= Illinois High School Boys Basketball Championship =

American high school basketball tournament

The Illinois High School Boys Basketball Championship is a single elimination tournament held each spring in the United States. It is organized by the Illinois High School Association (IHSA).

In 1939, H. V. Porter of the IHSA coined the term "March Madness"

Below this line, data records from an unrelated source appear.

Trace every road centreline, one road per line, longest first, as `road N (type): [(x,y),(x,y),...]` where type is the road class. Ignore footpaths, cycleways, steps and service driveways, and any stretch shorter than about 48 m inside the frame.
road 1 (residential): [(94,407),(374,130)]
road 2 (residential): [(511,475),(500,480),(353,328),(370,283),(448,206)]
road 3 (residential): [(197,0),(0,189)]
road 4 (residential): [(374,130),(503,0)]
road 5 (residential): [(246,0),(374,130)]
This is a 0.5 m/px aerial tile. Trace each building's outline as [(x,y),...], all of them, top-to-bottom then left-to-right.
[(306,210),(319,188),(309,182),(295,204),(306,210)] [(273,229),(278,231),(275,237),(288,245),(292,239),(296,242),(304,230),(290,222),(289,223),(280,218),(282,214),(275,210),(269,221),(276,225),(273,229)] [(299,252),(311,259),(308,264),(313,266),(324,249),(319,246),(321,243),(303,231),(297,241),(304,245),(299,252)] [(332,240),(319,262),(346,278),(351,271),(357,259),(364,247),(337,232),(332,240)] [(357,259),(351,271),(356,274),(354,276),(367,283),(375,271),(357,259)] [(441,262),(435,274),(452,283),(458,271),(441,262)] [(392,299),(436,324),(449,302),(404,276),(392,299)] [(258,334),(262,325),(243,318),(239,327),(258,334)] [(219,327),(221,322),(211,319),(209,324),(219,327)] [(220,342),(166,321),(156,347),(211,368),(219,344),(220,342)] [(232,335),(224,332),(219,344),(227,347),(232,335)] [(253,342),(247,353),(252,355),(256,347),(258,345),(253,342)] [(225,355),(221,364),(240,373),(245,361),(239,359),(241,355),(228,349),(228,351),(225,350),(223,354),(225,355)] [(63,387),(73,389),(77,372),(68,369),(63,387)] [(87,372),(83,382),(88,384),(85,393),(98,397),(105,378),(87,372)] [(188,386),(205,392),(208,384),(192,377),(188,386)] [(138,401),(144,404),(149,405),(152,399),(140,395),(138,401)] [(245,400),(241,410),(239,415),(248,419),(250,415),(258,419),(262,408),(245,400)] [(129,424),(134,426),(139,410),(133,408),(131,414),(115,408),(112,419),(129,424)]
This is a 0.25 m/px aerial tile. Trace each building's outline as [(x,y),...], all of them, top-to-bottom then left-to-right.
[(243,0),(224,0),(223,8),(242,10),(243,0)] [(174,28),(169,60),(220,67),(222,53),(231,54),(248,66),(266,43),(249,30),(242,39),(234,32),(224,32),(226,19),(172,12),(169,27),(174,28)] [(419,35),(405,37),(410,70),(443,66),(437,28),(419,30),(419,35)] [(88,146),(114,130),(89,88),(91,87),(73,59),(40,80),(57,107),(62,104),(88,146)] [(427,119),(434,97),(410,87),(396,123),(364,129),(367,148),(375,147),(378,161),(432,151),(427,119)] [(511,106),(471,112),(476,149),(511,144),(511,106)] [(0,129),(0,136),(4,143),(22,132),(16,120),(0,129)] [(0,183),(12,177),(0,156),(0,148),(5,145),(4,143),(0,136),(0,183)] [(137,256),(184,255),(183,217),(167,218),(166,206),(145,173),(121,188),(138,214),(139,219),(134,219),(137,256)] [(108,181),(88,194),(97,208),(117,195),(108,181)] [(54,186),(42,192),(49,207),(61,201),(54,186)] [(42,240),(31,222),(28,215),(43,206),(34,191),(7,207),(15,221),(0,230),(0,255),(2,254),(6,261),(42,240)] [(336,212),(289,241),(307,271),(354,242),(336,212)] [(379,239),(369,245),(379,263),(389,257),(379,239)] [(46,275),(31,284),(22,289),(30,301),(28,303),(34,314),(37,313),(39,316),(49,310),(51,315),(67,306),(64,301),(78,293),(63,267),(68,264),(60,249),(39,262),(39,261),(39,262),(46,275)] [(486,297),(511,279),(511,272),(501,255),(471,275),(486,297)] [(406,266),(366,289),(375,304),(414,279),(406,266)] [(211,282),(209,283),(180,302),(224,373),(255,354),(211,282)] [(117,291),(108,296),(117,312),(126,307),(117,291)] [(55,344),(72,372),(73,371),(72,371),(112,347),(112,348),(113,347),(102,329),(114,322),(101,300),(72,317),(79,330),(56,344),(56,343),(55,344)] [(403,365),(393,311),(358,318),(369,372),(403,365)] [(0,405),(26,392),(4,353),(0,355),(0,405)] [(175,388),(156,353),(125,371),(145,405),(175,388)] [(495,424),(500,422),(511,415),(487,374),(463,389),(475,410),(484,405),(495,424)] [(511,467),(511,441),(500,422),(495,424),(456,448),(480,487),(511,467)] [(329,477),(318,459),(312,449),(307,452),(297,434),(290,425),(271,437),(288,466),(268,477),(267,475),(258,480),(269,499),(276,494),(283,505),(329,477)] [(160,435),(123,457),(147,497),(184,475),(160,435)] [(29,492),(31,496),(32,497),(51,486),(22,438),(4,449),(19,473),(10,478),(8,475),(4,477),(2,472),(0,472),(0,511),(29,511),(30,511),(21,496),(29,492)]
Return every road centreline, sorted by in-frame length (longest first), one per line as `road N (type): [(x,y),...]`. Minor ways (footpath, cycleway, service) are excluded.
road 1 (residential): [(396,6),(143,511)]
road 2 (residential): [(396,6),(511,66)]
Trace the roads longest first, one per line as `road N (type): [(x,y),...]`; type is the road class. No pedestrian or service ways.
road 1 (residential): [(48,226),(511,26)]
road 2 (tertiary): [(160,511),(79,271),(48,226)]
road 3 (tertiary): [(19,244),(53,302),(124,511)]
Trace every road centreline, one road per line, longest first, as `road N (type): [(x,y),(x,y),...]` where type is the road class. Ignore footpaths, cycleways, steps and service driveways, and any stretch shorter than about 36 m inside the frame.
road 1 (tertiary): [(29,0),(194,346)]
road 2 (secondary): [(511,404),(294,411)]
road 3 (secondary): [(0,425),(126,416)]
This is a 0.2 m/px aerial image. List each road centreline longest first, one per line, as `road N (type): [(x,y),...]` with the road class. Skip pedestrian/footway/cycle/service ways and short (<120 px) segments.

From 1908 to 1971, it was a single tournament contested by nearly all high schools in Illinois. In 1972, the tournament was divided into two divisions based on school size, (A and AA), each producing a separate champion. In 2008, the tournament was divided into four separate divisions (1A, 2A, 3A, and 4A being the larger schools). The Illinois High School Basketball Championship was the first tournament to be called 'March Madness'. The term was first used about the Illinois tournament in 1939, decades before it was used about NCAA basketball tournament.

==Advancement==
Under the current four class system, teams are assigned to a class, based on the student population, with adjustments made for single gender schools, and for schools which are not four year high schools. Within the class, schools are geographically assigned to a regional, which is, in turn assigned to a sectional which, finally, is assigned to a super-sectional. Regional tournaments are generally between four and eight teams, depending on the number of teams in a geographic area in a particular class. There are four regional tournaments within each sectional and two sectionals within each super-sectional. Each tournament is single elimination.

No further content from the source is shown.